- Genre: Talk show
- Created by: CBC Arts
- Presented by: Johanna Schneller, Amanda Parris
- Country of origin: Canada
- No. of seasons: 2
- No. of episodes: 20

Production
- Running time: 30 minutes

Original release
- Network: CBC Television
- Release: July 22, 2017 – September 21, 2018

= The Filmmakers =

The Filmmakers is a half-hour Canadian talk show that premiered on CBC Television on July 22, 2017. Each episode focuses on a specific Canadian film which airs in full after the episode. It is produced by CBC Arts.

The first season was hosted by journalist Johanna Schneller and focused on "the greatest Canadian films and filmmakers of the last 20 years." Those films included The Sweet Hereafter, Stories We Tell, I Killed My Mother, Atanarjuat: The Fast Runner, Water, Incendies, War Witch and Manufactured Landscapes.

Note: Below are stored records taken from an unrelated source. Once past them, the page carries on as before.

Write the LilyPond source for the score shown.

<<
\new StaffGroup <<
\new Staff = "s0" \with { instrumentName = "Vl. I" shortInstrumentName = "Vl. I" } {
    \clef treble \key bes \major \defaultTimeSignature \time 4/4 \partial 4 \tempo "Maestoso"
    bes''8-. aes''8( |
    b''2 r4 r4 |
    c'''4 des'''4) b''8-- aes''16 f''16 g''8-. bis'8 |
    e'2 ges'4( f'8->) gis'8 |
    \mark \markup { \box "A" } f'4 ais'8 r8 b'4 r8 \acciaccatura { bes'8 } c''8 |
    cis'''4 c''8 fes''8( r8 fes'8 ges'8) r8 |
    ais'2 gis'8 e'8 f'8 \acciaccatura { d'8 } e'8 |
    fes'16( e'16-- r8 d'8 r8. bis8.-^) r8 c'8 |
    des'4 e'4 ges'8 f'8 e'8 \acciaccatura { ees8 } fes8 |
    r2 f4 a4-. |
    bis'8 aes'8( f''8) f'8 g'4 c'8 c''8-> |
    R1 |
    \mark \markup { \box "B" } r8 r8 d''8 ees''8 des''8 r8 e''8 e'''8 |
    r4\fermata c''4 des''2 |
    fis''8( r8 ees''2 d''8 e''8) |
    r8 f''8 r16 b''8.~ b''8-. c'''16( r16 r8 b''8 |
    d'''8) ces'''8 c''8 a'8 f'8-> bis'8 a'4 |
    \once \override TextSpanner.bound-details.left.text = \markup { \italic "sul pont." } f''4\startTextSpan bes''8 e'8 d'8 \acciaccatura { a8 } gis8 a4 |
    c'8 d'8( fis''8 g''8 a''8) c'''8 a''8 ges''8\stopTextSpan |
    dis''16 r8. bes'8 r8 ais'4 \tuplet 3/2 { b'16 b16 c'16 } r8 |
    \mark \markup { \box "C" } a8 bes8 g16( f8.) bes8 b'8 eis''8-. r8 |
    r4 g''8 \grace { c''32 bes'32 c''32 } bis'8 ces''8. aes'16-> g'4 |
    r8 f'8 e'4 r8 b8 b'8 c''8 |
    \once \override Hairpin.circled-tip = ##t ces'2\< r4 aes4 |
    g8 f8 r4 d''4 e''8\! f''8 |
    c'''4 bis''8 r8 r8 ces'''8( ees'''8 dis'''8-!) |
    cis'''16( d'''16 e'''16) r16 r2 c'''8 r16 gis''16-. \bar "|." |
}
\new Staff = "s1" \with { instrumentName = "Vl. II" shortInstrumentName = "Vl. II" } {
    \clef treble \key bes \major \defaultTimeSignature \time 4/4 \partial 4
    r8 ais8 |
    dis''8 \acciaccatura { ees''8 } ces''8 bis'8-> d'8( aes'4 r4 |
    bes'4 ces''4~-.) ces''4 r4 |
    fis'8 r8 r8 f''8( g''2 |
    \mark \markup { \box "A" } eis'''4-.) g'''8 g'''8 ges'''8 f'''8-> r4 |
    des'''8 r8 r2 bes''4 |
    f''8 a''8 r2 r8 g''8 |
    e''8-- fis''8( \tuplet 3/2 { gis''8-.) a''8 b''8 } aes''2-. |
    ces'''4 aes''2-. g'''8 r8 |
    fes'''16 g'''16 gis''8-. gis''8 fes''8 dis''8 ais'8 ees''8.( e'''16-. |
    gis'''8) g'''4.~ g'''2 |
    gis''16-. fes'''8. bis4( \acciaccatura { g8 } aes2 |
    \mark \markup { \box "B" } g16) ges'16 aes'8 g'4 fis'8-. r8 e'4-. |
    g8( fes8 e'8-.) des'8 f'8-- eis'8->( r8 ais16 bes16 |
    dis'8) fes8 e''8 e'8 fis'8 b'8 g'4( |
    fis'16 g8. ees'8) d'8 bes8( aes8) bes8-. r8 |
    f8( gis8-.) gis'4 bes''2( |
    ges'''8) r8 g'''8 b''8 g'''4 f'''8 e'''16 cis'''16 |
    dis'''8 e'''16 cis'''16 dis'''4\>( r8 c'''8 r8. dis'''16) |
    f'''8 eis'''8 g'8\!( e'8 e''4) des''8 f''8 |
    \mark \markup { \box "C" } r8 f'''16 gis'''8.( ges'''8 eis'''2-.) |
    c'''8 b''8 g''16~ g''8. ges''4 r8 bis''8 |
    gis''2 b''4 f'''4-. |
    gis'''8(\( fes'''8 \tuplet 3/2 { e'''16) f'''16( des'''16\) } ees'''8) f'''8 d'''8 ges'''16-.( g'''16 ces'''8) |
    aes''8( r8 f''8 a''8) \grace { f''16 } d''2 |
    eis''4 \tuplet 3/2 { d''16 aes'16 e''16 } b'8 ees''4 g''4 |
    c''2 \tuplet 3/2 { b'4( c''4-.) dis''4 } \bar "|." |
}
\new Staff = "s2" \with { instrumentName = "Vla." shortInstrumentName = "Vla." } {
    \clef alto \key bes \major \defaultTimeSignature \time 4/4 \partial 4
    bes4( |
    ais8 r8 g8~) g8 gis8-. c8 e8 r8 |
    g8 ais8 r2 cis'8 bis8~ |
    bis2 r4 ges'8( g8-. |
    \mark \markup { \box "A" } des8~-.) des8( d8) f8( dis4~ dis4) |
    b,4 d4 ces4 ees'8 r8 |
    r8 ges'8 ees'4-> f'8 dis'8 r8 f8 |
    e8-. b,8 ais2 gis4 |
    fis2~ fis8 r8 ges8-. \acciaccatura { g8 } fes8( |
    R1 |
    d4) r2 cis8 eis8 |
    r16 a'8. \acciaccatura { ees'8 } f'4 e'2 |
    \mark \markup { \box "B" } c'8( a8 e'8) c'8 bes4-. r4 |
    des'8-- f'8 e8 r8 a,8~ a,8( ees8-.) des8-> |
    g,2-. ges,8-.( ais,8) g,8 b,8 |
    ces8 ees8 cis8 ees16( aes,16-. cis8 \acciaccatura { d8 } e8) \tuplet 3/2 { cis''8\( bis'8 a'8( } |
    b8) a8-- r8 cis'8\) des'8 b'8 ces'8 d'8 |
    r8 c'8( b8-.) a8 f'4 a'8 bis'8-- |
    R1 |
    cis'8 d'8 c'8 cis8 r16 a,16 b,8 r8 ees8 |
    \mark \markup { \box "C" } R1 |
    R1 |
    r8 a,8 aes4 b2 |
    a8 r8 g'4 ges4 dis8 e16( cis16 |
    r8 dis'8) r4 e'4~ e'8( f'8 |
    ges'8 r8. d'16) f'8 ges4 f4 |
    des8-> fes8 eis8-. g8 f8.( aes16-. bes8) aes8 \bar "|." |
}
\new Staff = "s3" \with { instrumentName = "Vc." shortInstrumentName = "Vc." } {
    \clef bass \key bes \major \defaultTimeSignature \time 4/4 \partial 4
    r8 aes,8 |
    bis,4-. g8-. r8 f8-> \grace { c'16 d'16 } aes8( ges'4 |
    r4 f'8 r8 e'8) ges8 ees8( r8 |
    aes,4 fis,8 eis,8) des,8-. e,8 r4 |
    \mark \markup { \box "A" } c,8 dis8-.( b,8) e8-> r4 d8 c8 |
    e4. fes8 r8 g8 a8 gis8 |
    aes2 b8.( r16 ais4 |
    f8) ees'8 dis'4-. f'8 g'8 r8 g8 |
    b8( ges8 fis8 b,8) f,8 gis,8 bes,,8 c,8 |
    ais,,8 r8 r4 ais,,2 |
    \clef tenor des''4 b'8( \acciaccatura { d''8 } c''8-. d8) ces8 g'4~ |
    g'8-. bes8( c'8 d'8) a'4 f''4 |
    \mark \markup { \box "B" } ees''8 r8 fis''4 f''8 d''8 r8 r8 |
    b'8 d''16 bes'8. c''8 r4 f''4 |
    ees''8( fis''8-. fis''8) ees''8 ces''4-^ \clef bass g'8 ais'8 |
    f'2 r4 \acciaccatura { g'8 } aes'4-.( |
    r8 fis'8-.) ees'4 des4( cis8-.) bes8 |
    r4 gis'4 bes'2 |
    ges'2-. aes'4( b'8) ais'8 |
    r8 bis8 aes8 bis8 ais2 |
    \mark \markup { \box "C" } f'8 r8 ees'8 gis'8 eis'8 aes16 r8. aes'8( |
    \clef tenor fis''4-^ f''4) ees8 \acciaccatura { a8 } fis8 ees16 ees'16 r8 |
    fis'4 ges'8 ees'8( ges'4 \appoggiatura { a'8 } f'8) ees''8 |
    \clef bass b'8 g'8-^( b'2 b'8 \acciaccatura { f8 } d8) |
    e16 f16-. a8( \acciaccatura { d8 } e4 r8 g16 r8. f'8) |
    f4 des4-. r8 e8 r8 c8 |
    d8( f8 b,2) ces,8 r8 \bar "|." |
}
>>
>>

Guests on the first season included creators, directors and artists like Xavier Dolan, Sarah Polley, Director X, Atom Egoyan, Mina Shum, Kim Nguyen, Don McKellar, Deepa Mehta, Zacharias Kunuk and Jennifer Baichwal, as well as guest panelists Connor Jessup, David Suzuki, Stephanie Morgenstern, Bob Martin, Eli Glasner, Samantha Wan, Emmanuel Jal, Elisapie Isaac, Cameron Bailey, Sook-Yin Lee, Peter Knegt, Edward Burtynsky, Nyla Innuksuk, Anita Lee, Cazhhmere and Sylvain Bellemare.

The second season saw Schneller joined by co-host Amanda Parris, and focus shifted to exclusively celebrate Canadian films directed by women. Films highlighted over the season included Meditation Park, Into the Forest, Gabrielle, Angry Inuk, Jean of the Joneses, Ava, Paper Year and Window Horses.

The series won the Canadian Screen Award for Best Talk or Entertainment Program or Series at the 7th Canadian Screen Awards.